Not All Languages Are Created Equal in LLMs: Improving Multilingual Capability by Cross-Lingual-Thought Prompting

Haoyang Huang,Tianyi Tang,Dongdong Zhang,Wayne Xin Zhao,Ting Song,Yan Xia,Furu Wei
2023-10-22
Abstract:Large language models (LLMs) demonstrate impressive multilingual capability, but their performance varies substantially across different languages. In this work, we introduce a simple yet effective method, called cross-lingual-thought prompting (XLT), to systematically improve the multilingual capability of LLMs. Specifically, XLT is a generic template prompt that stimulates cross-lingual and logical reasoning skills to enhance task performance across languages. We conduct comprehensive evaluations on 7 typical benchmarks related to reasoning, understanding, and generation tasks, covering both high-resource and low-resource languages.
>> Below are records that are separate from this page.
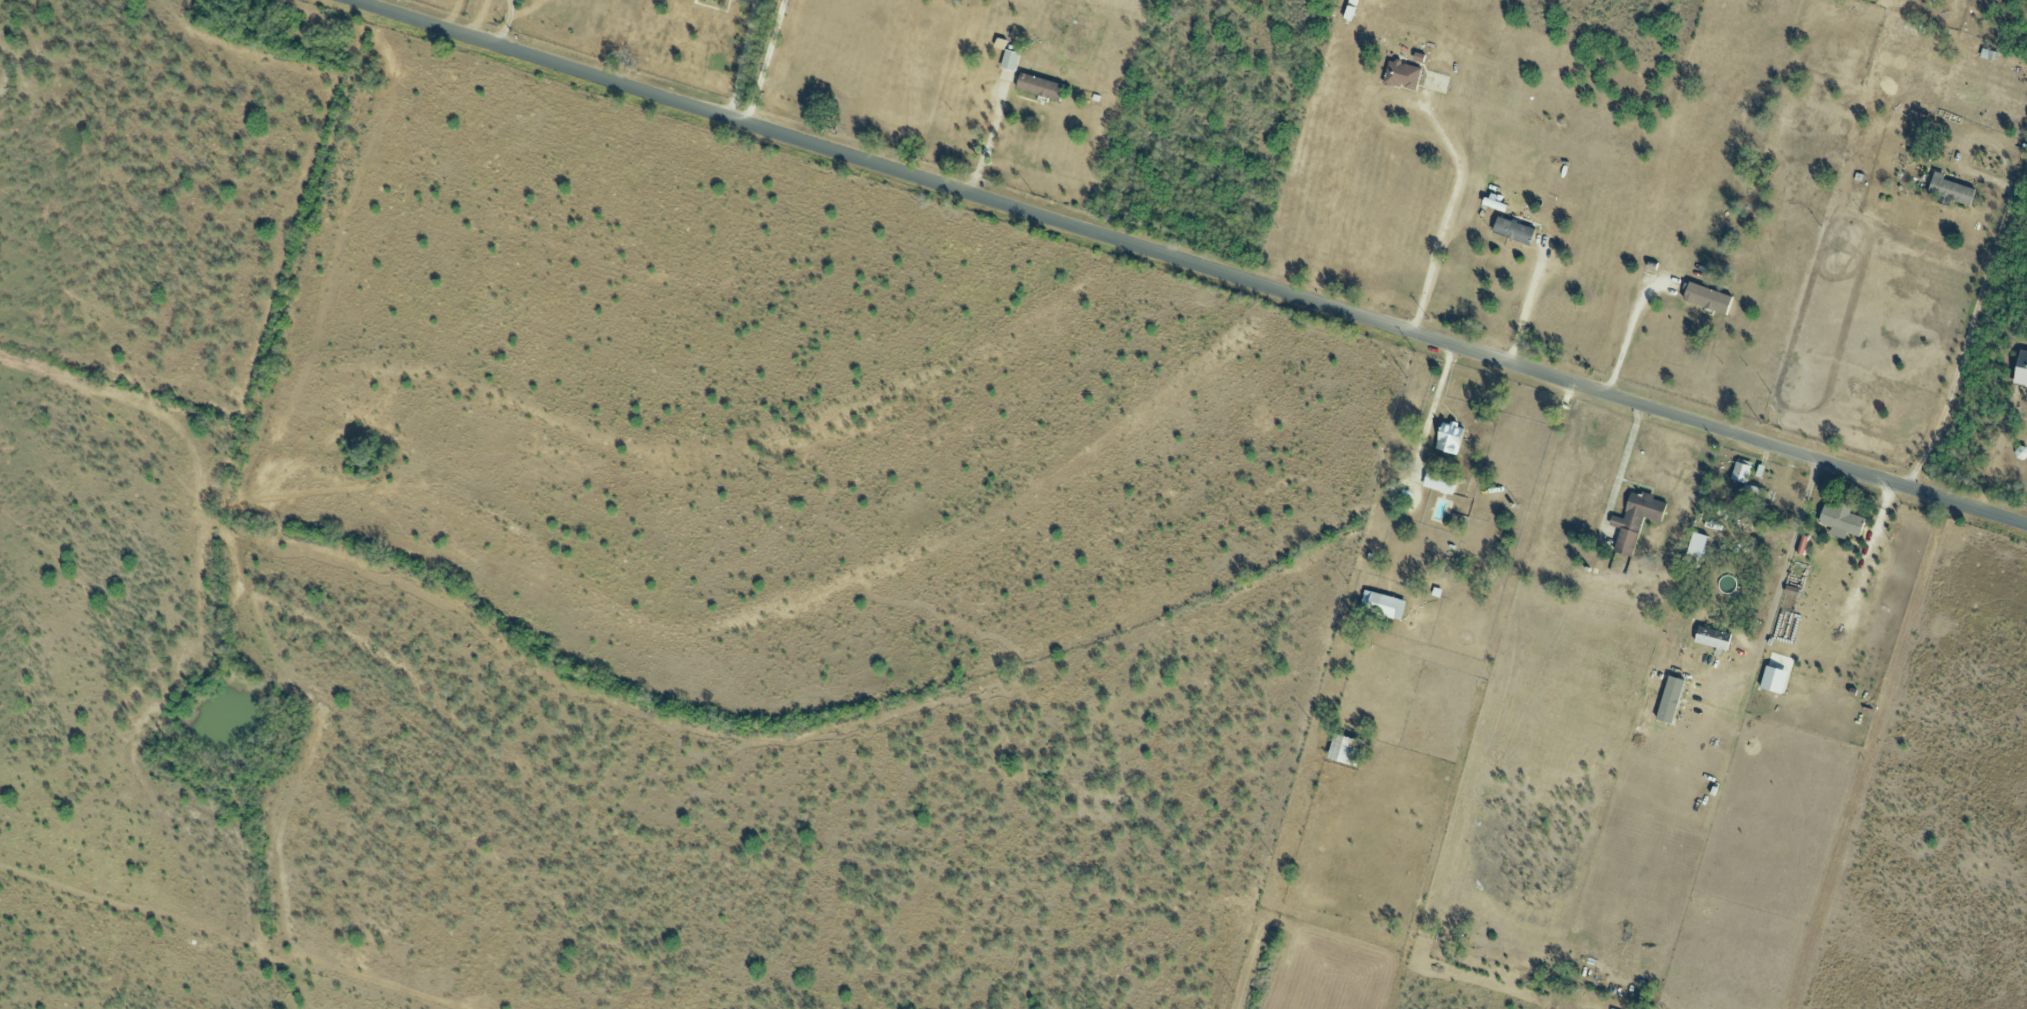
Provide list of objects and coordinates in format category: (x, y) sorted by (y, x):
building: (711, 0)
road: (507, 23)
road: (742, 58)
road: (763, 61)
building: (1008, 61)
building: (1401, 75)
building: (1038, 87)
road: (988, 139)
building: (1949, 189)
road: (1446, 217)
building: (1512, 230)
road: (1190, 263)
road: (1984, 280)
building: (1706, 298)
road: (1524, 307)
road: (1626, 341)
road: (1432, 407)
building: (1448, 438)
road: (1623, 460)
building: (1740, 472)
building: (1438, 481)
building: (1634, 520)
building: (1840, 520)
building: (1695, 548)
road: (1792, 559)
building: (1431, 582)
building: (1381, 605)
building: (1712, 638)
building: (1772, 680)
building: (1343, 749)

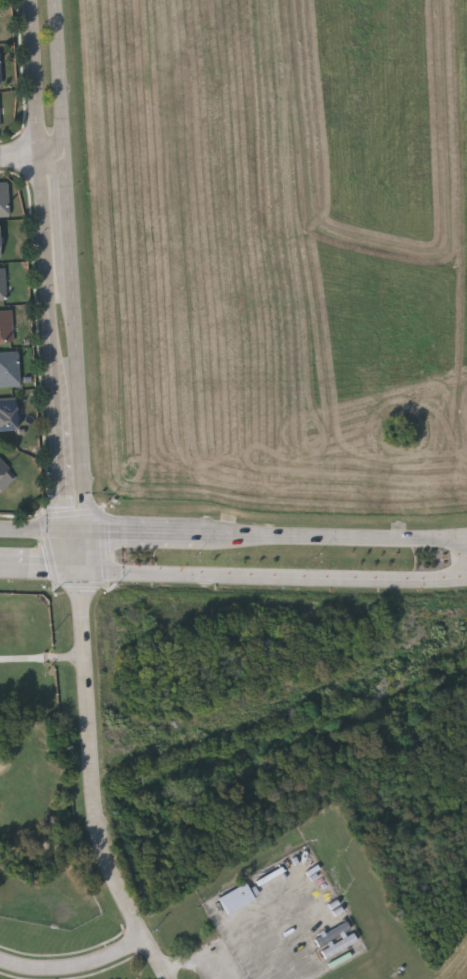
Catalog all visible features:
building: (0, 74)
road: (59, 76)
building: (0, 122)
road: (31, 153)
building: (4, 200)
road: (67, 205)
building: (0, 247)
road: (46, 265)
building: (3, 284)
building: (6, 327)
building: (9, 369)
road: (79, 394)
building: (8, 414)
building: (3, 467)
road: (31, 529)
traffic signals: (63, 530)
road: (76, 530)
traffic signals: (89, 530)
road: (145, 532)
road: (333, 540)
road: (73, 552)
road: (86, 552)
road: (42, 573)
traffic signals: (84, 575)
road: (275, 579)
road: (43, 658)
road: (93, 784)
building: (238, 899)
road: (265, 928)
building: (347, 942)
road: (199, 959)
road: (74, 967)

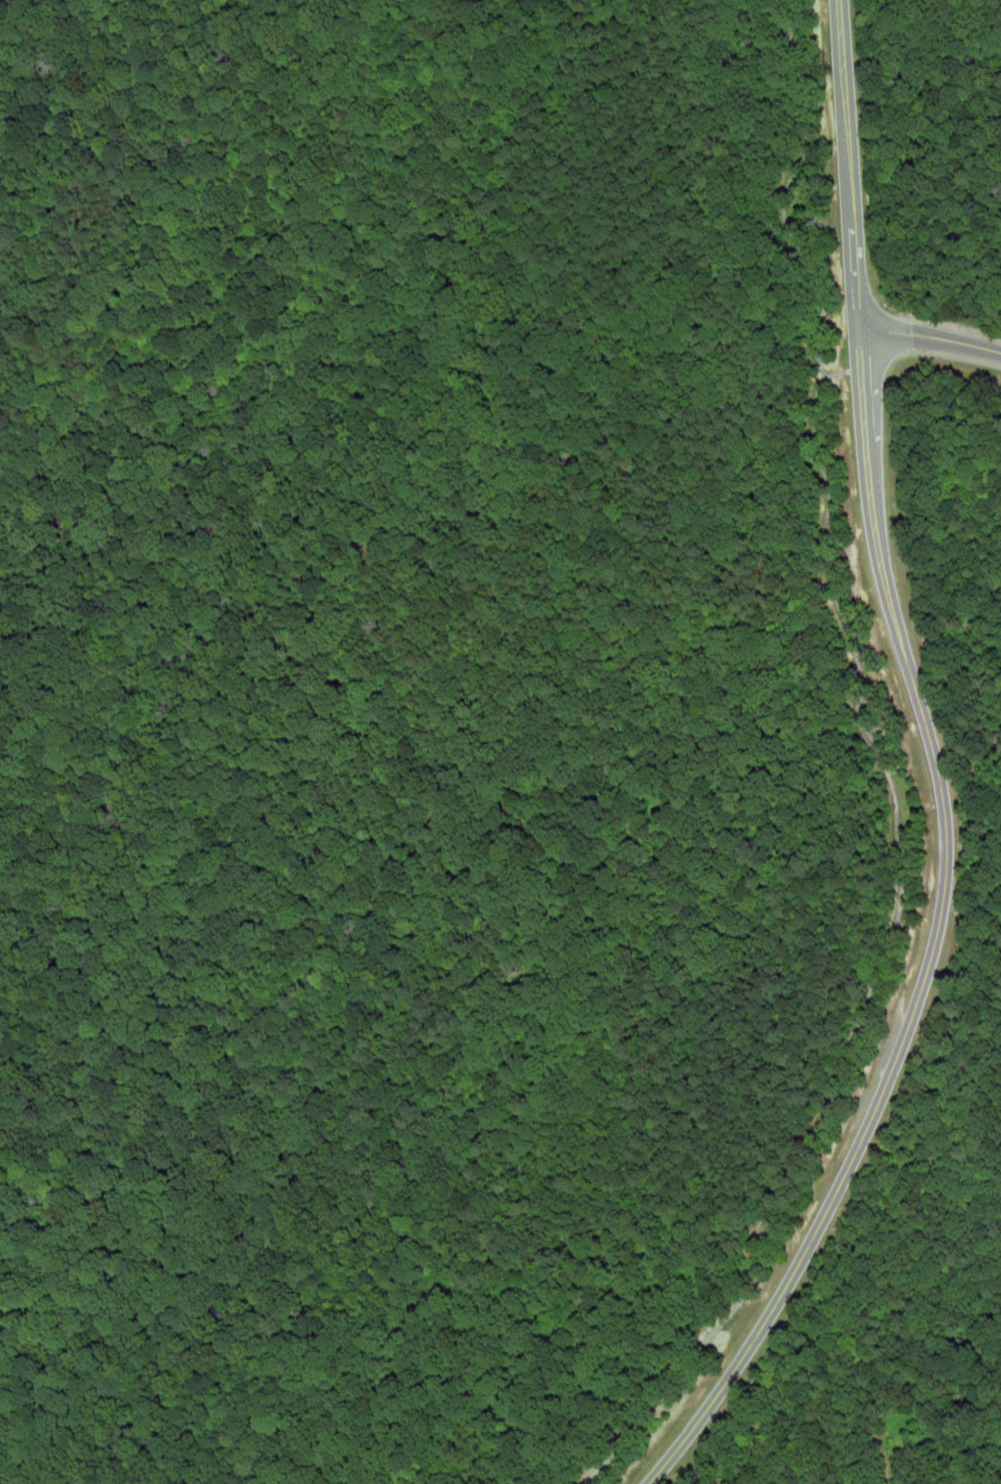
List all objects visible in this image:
road: (787, 188)
road: (931, 335)
road: (857, 369)
road: (940, 775)
road: (888, 951)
Experimental results show that XLT not only remarkably enhances the performance of various multilingual tasks but also significantly reduces the gap between the average performance and the best performance of each task in different languages. Notably, XLT brings over 10 points of average improvement in arithmetic reasoning and open-domain question-answering tasks.
Computation and Language
What problem does this paper attempt to address?
The problem this paper attempts to address is the significant disparity in the capabilities of large language models (LLMs) when handling different languages. Although LLMs perform excellently in multilingual tasks, their performance varies greatly across different languages, particularly underperforming in low-resource languages. To mitigate this imbalance, the paper proposes a method called Cross-Lingual-Thought Prompting (XLT), which aims to systematically enhance the multilingual capabilities of LLMs. Specifically, XLT uses a universal template prompt to stimulate the model's cross-linguistic and logical reasoning abilities, thereby improving its performance in tasks involving different languages. The paper validates the effectiveness of XLT through comprehensive evaluations on 7 typical benchmarks, which cover reasoning, understanding, and generation tasks, and include both high-resource and low-resource languages. Experimental results show that XLT not only significantly improves the performance of various multilingual tasks but also greatly reduces the performance gap between different languages.